» REQUIRED ACTION: Without including the pictures, copy out every line below.

» DATA:
┏━━

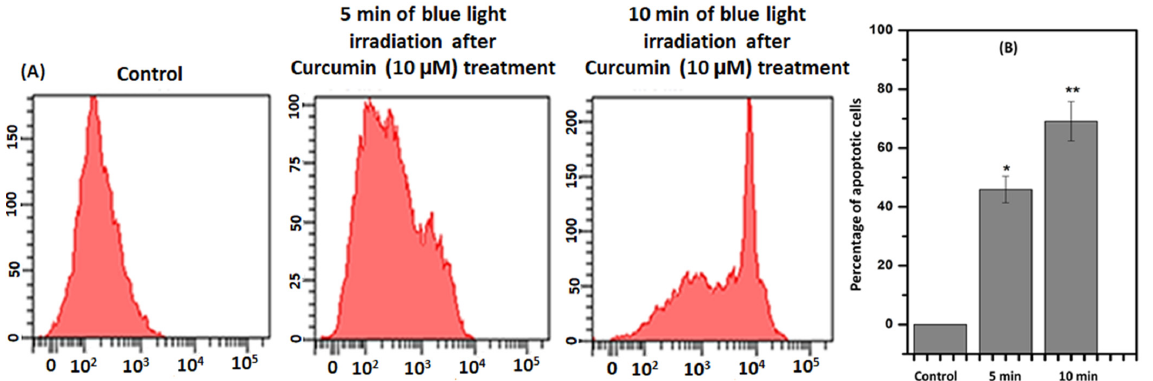
Figure 3. ( A ) Annexin V-FITC binding pattern of Curcumin (10 µM) treated and with the blue-light-irradiated cells at 5 and 10 min of the time interval. ( B ) The quantitative and statistical analyses of apoptotic cell death after 5 and 10 min of blue-light-irradiated to Curcumin-treated (10 µM) cells where: * denoted control versus 5 min of irradiation after Curcumin treatment (10 µM), and ** denoted control versus 20 µ M. The significant results presented a p -value <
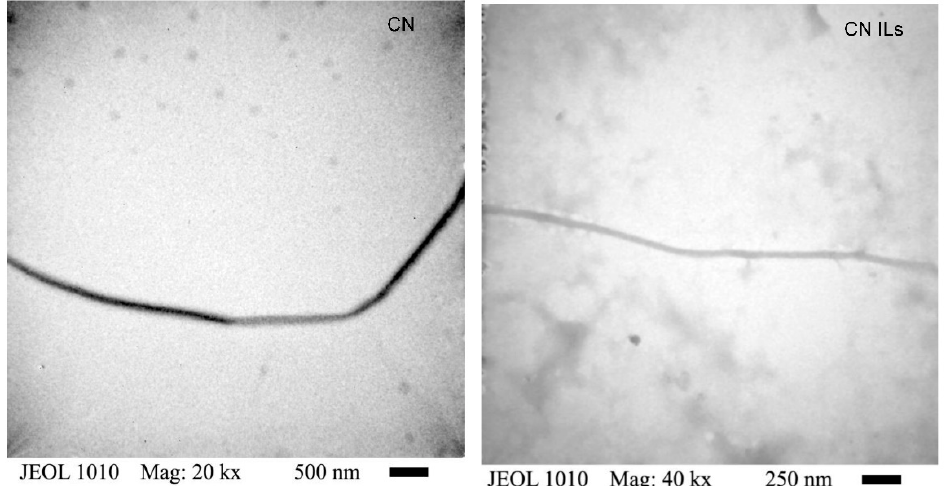
Figure 2. TEM micrograph of cellulose nanofiber from agave bagasse with organic solvent (CN) diameter of 88 nm, cellulose nanofiber from agave bagasse with ionic liquids (CN ILs) with diameter of 41.47 nm from electrospinning technique.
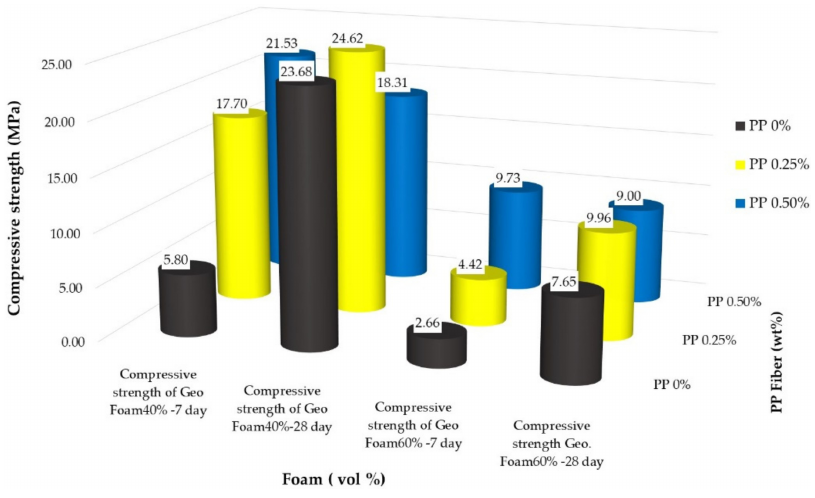
Figure 6. The effect of PP fiber on the compressive strength of foamed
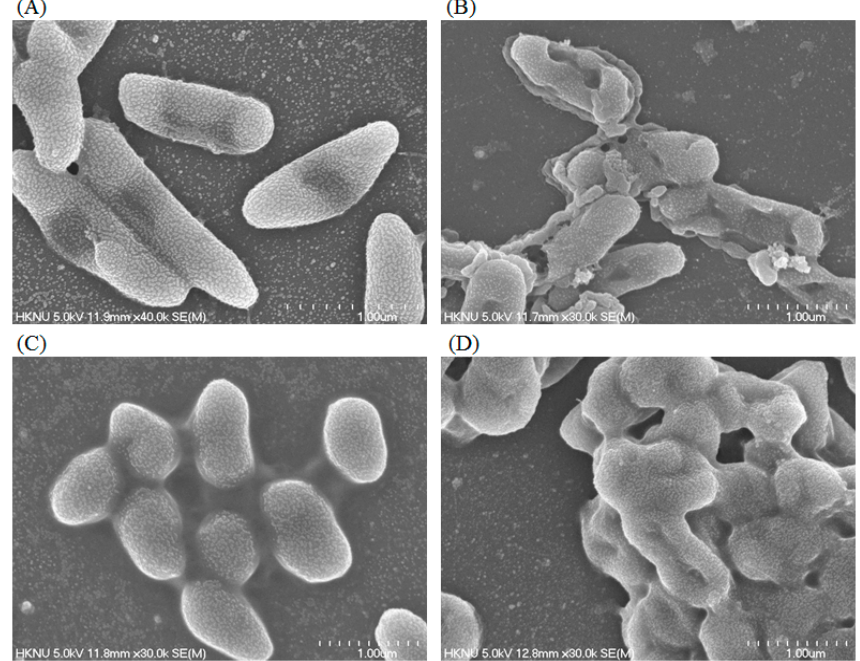
Figure 10. Minimum bactericidal concentration (MBC) of synthesized AgNPs against P. aeruginosa ( A ) and S. aureus ( B ).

┗━━

» ANSWER SPACE:
Figure 3. ( A ) Annexin V-FITC binding pattern of Curcumin (10 µM) treated and with the blue-light-irradiated cells at 5 and 10 min of the time interval. ( B ) The quantitative and statistical analyses of apoptotic cell death after 5 and 10 min of blue-light-irradiated to Curcumin-treated (10 µM) cells where: * denoted control versus 5 min of irradiation after Curcumin treatment (10 µM), and ** denoted control versus 20 µ M. The significant results presented a p -value <
Figure 2. TEM micrograph of cellulose nanofiber from agave bagasse with organic solvent (CN) diameter of 88 nm, cellulose nanofiber from agave bagasse with ionic liquids (CN ILs) with diameter of 41.47 nm from electrospinning technique.
Figure 6. The effect of PP fiber on the compressive strength of foamed
Figure 10. Minimum bactericidal concentration (MBC) of synthesized AgNPs against P. aeruginosa ( A ) and S. aureus ( B ).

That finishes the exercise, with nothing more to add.